In August, 2011, the IIT and Green WiFi team installed a 2.4-kW DC-only solar PV powering system at the EFACAP school, to provide power for donated laptops that the school had no way to charge. Now that the laptops could be charged and used, the team’s next goal was to establish an Internet connection for the teachers, students, and administration. This would enable those at the school in Lascahobas to communicate with the team in the U.S. From the beginning of this project, one of our goals has been to enable communication and collaboration between the two groups.
The team first established a long-distance link from a communications tower in downtown Lascahobas to the (semi-rural) EFACAP school. The equipment supporting the long-distance connection — a Ubiquiti RocketM base station, MicroTik router, two FitPC2 servers, and a UniFi nanostation and WiFi antenna — is all powered from the direct current solar system the team set up in August. Once the long-distance link to the school was functional, the team set up multiple point-to-multipoint solar-powered WiFi hotspots across the school’s campus, each consisting of a 30 watt solar panel powering a charge controller, and a UniFi nanostation and WiFi antenna.
After connectivity was established, the IIT team met with the school’s teachers, only two of whom had ever used the Internet before, to instruct them in how to get online, use search tools and a server, and finally, to set up email addresses!

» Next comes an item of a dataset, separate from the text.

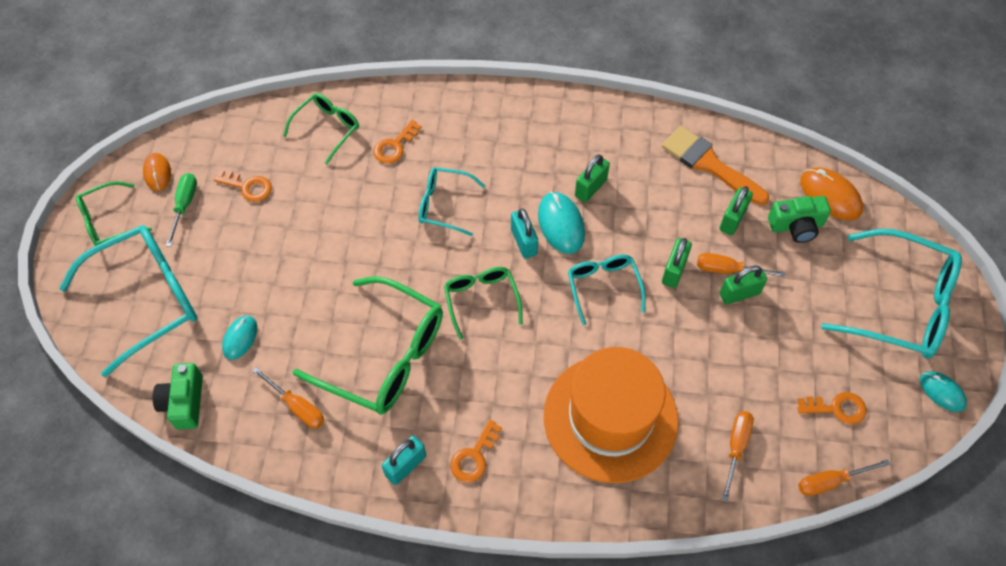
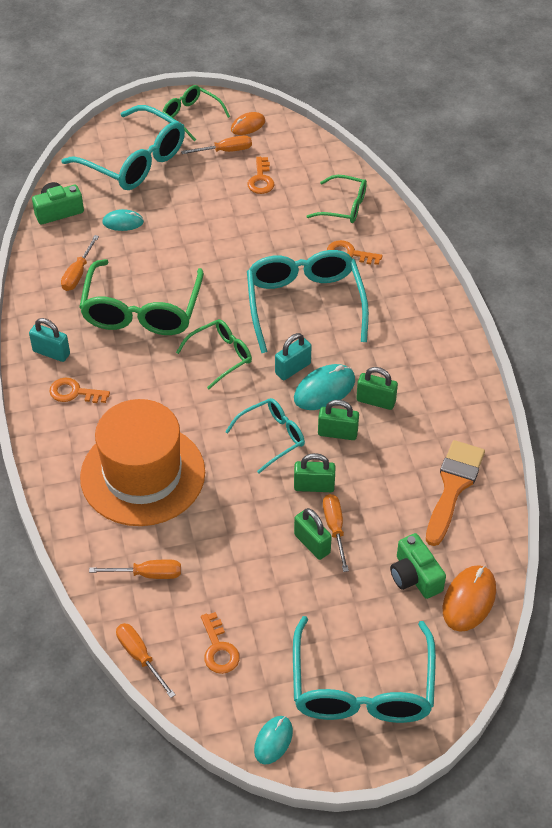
camera: 70 degrees right, 10 degrees down
(184, 206) = (225, 151): green screwdriver -> orange screwdriver
(444, 205) = (304, 304): turquoise glasses -> turquoise glasses, size x1.81
(732, 219) = (395, 520): green padlock -> green padlock (337, 433)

The backbone communications tower in Lascahobas, to which the EFACAP school is connected, is one of many set up across the country as part of the Inveneo-led Rural Broadband Initiative to form a high-speed wireless backbone across Haiti. This initiative’s objective is to bring affordable, reliable and sustainable broadband access to six regions and 20 un-served population centers across Haiti. The Internet Society grant, which enabled our team to leverage the commitment of a two-year anchor tenant contract with the EFACAP school, was a contributing factor toward the Rural Broadband Initiative’s decision to place Internet towers in this region, thereby including it in the national backbone, which means that this grant’s potential reach and contribution to Internet connectivity and use in Haiti go far beyond the single connection at the EFACAP school!

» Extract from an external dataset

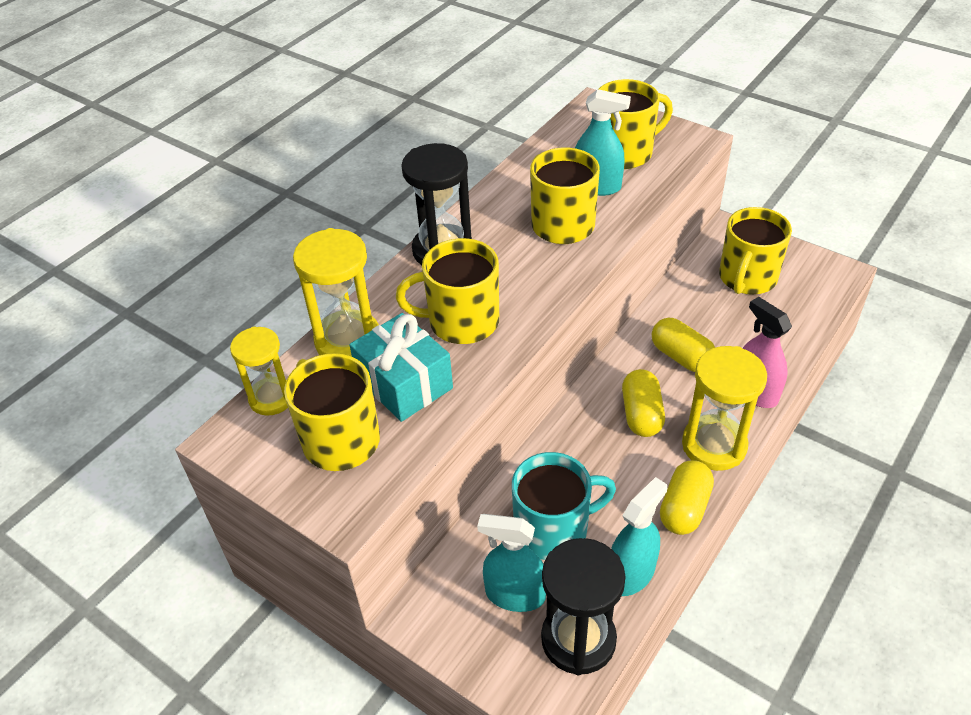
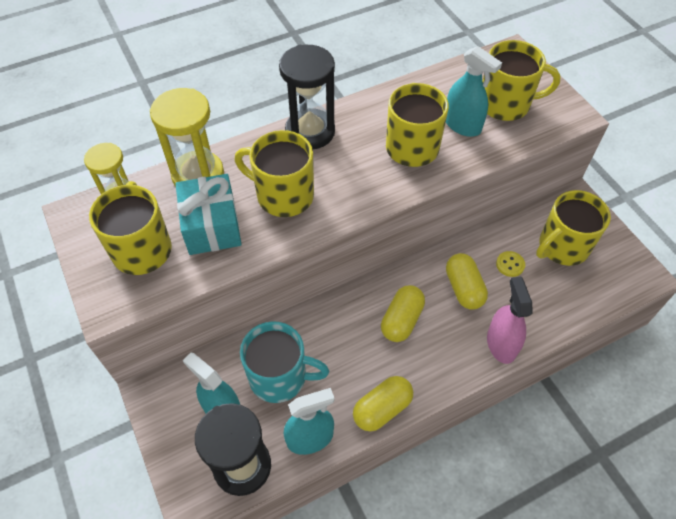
camera: 25 degrees right, 10 degrees up
(710, 315) = (510, 264): none -> yellow button
(714, 445) = (438, 371): yellow hourglass -> none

As part of their BATI program, Inveneo is training and certifying local Haitian technicians from regions across the country in Internet connectivity setup and related small-business skills. The EFACAP school Internet installation was used as a hands-on training session for five BATI technicians.

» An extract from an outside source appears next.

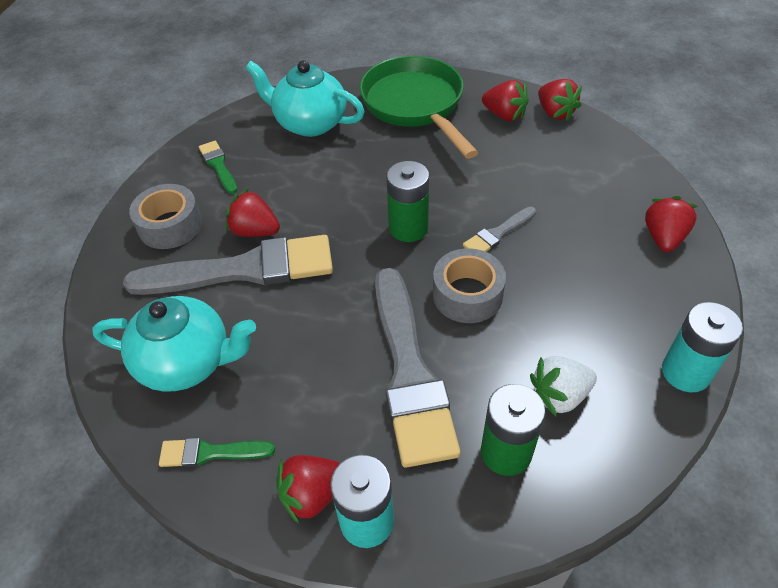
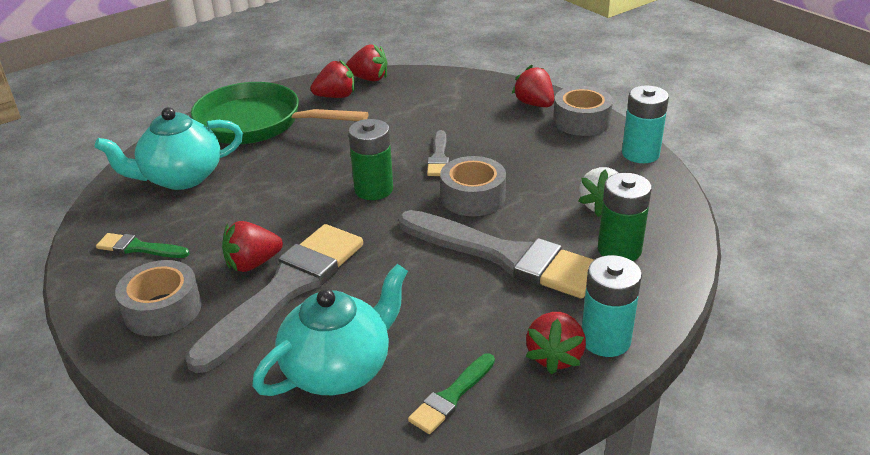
camera: 50 degrees left, 15 degrees down
(682, 290) = (581, 121): none -> grey tape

Our team looks forward to returning to the school in the first half of 2012. While we are confident that the Inveneo BATI team is capable of installing, supporting and maintaining the Internet and related connectivity technology, our team plans to host a training session (for the BATI and beyond) focusing on solar power technology and WiFi technology so they can be locally supported and maintained. With each visit, we are working to increase local capacities, as well as local support for the project so that it can be fully locally owned, maintained, and supported.